Even as the U.S. House of Representatives is paralyzed by a Republican leadership drama, U.S. Sens. Kirsten Gillibrand (D-N.Y.) and Cynthia Lummis (R-Wyo.) are still pressing to get crypto legislative through.
“I think there’s a huge potential for a bipartisan stablecoin bill in both the House and Senate,” Gillibrand said at CoinDesk’s State of Crypto event held Tuesday in Washington. “This is a measurable, doable goal for both chambers to have.”
A stablecoin bill cleared the House Financial Services Committee this year, but the Senate hasn’t yet made as much progress – despite the Lummis-Gillibrand bill having addressed the topic.
Even further along is a Senate effort meant to begin targeting illicit transactions in crypto, which exists now as an amendment on the Senate’s defense spending package.

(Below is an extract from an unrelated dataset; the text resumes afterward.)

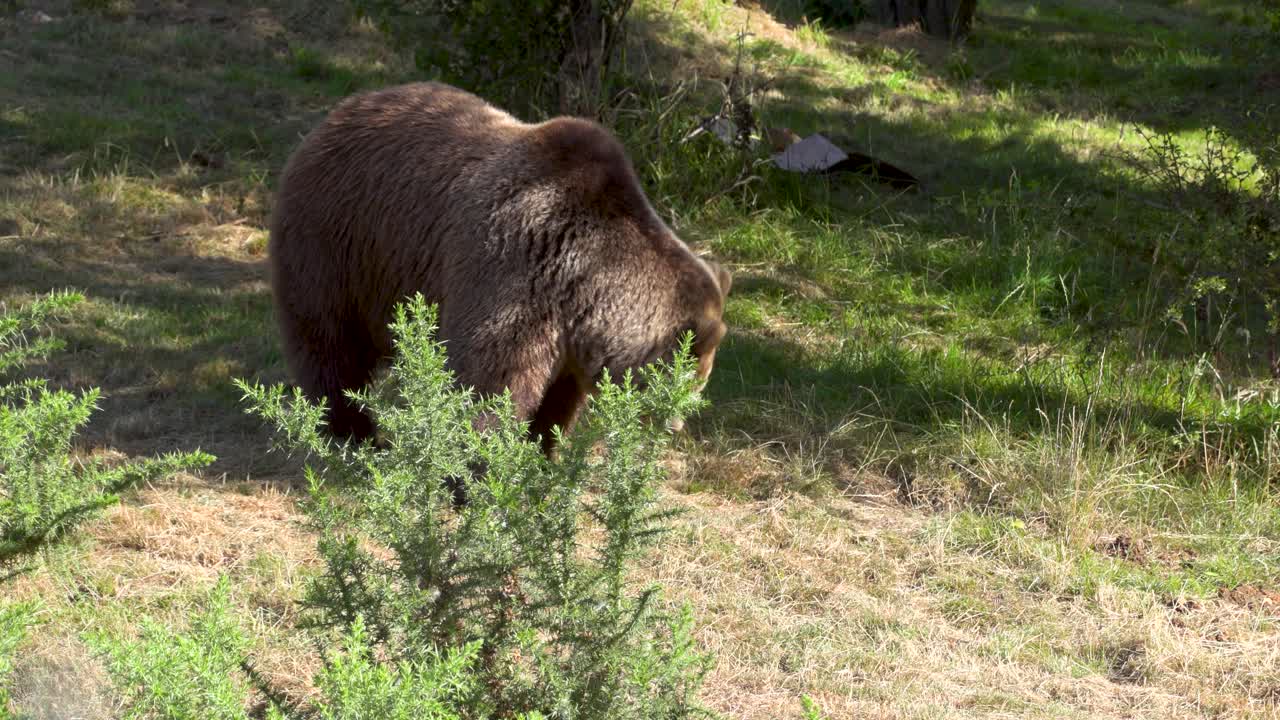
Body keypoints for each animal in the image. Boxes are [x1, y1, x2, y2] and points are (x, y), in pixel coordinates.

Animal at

That’s now at the stage in which the Senate and House work out the differences in their bills, and if the crypto provision passes, it would set up U.S. examination standards and study how to combat anonymous transactions.
The defense budget “is likely to pass this year or early next year,” Gillibrand said, and the senator predicted the crypto-focused amendment is “likely to stay in.”

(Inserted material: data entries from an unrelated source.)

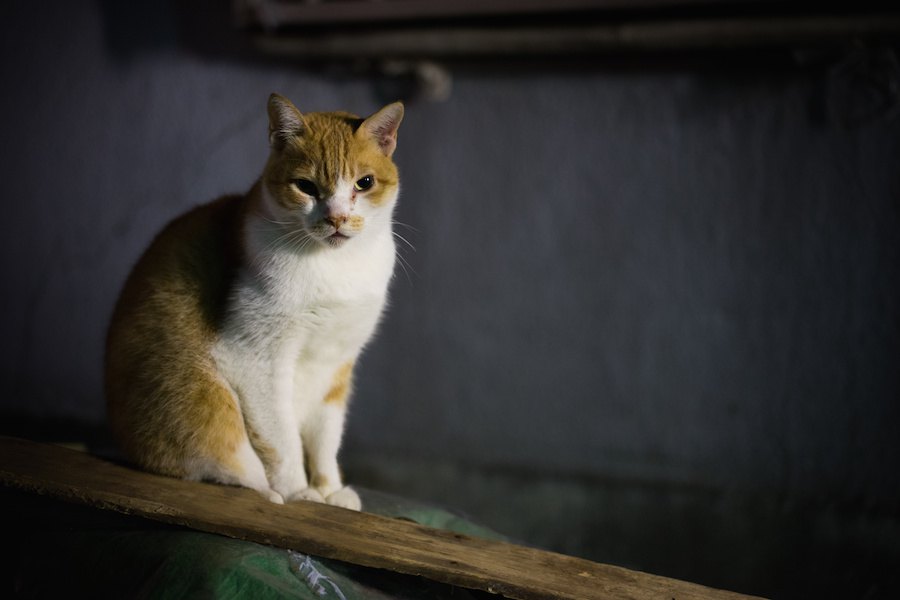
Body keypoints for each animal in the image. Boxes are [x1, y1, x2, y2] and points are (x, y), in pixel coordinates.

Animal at [103, 91, 404, 508]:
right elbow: (283, 441)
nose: (337, 218)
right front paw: (300, 491)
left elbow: (326, 437)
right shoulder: (255, 360)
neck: (334, 266)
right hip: (207, 400)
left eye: (365, 182)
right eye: (306, 186)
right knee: (226, 462)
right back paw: (269, 493)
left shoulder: (336, 365)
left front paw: (329, 489)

As for the wider, more ambitious market-structure legislation for crypto, which would empower the U.S. Commodity Futures Trading Commission (CFTC) as a watchdog of crypto commodities trading, Gillibrand said that “hopefully next year” it can find some traction. She said the current posture of the U.S. Securities and Exchange Commission (SEC) to steer the industry with punishments is untenable.
“Congress needs to act,” she said. “We cannot have the SEC regulating by enforcement. It doesn’t work. The courts have said so. So, it’s important for Congress to do its job.”
Lummis said that traditional financial firms are showing up, especially in the space around prospective spot bitcoin exchange-traded funds (ETFs) and other crypto ETFs.
“As mainstream finance moves into this space, I think people in Congress are going to see we can’t have our head in the sand anymore,” Lummis said at the same event on Tuesday, suggesting that some lawmakers will be more comfortable with the representatives of traditional financial firms. “When they come into the room where the party’s happening,” she said of the TradFi people, “they bring a lot of people with them.”
Both senators encouraged crypto firms to keep making their case in Washington, noting that most lawmakers still aren’t well educated on the industry.